§ To do
(a) Translate this sentence from the chores extract into Spanish: "And since I clean the toilet every day, couldn't I skip it for one day?"
(b) From the chores extract, pull out everything from "Well, here is" down to "so I think.", word for word.

§ Extract provided
────────────────────

But instead of giving in, and enjoying just stopping the movement in my head, I continue on with the daily chores. I really don’t want to clean the bathroom, I really don’t want to wash the dishes, let alone the laundry. See, living in an older home, I have to walk out to the laundry room. No it isn’t inside the house. Not like it is a long way, but it is cold outside. And poor pitiful me doesn’t have a dishwasher, not that I would use it anyway. I mean how many dishes can 2 children mess up for breakfast anyway? And since I clean the toilet every day, couldn’t I skip it for one day?
Well, here is the thing. This is where the guilt comes in. I know all the women’s magazines, the doctor, and other women tell you, “take care of yourself or you won’t be able to take care of them”. Ok I do, or I think about doing it. But then I feel guilty. For each thing I think of doing for myself, I feel like it is taking away from everyone else. I guess this is why I walk around with holes in my clothes while everyone else is not. When I fall apart, limb by limb, at least my people will be taken care of.
So another day goes by and I continue to do all I can while I have the time. Thinking, “if I just get this one more thing done, then I can spend some good time with my people.” But you know what?? You never get finished. You never get it all done. So, here I go, back out to the laundry room to finish that so I don’t have to do it later, or so I think.

────────────────────

§ Extracted entries
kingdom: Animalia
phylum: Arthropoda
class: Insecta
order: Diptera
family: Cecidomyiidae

────────────────────

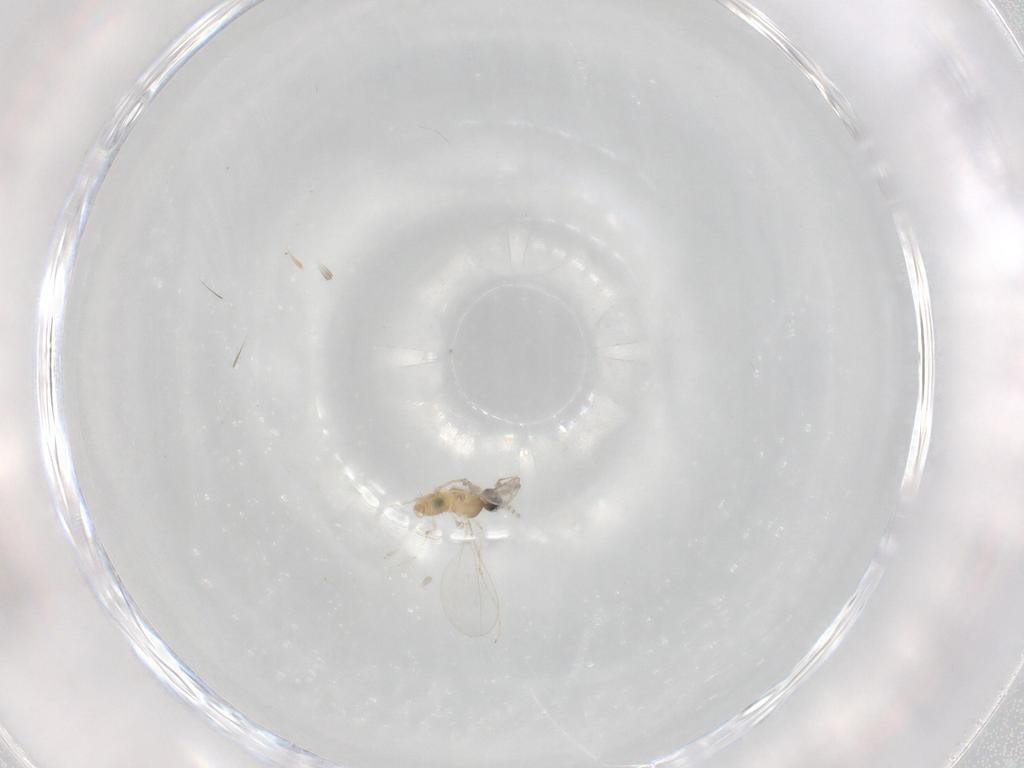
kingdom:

────────────────────

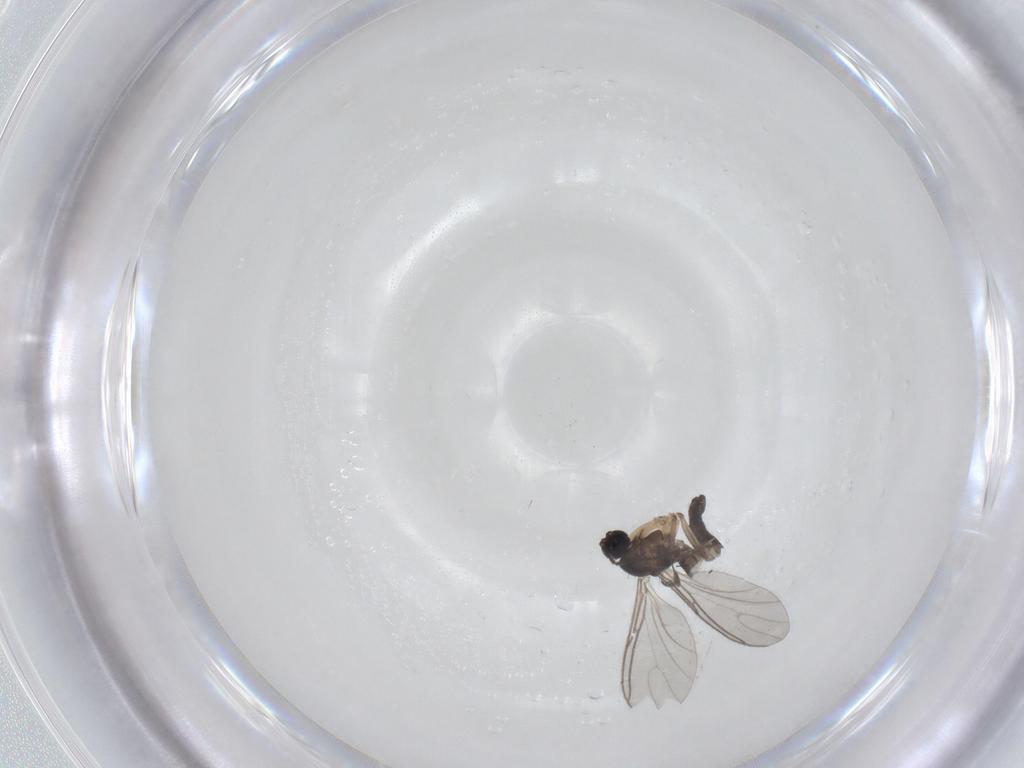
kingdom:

────────────────────

§ Complete answers
(a) Y como limpio el inodoro todos los días, ¿no podría saltármelo por un día?

(b)
Well, here is the thing. This is where the guilt comes in. I know all the women’s magazines, the doctor, and other women tell you, “take care of yourself or you won’t be able to take care of them”. Ok I do, or I think about doing it. But then I feel guilty. For each thing I think of doing for myself, I feel like it is taking away from everyone else. I guess this is why I walk around with holes in my clothes while everyone else is not. When I fall apart, limb by limb, at least my people will be taken care of.
So another day goes by and I continue to do all I can while I have the time. Thinking, “if I just get this one more thing done, then I can spend some good time with my people.” But you know what?? You never get finished. You never get it all done. So, here I go, back out to the laundry room to finish that so I don’t have to do it later, or so I think.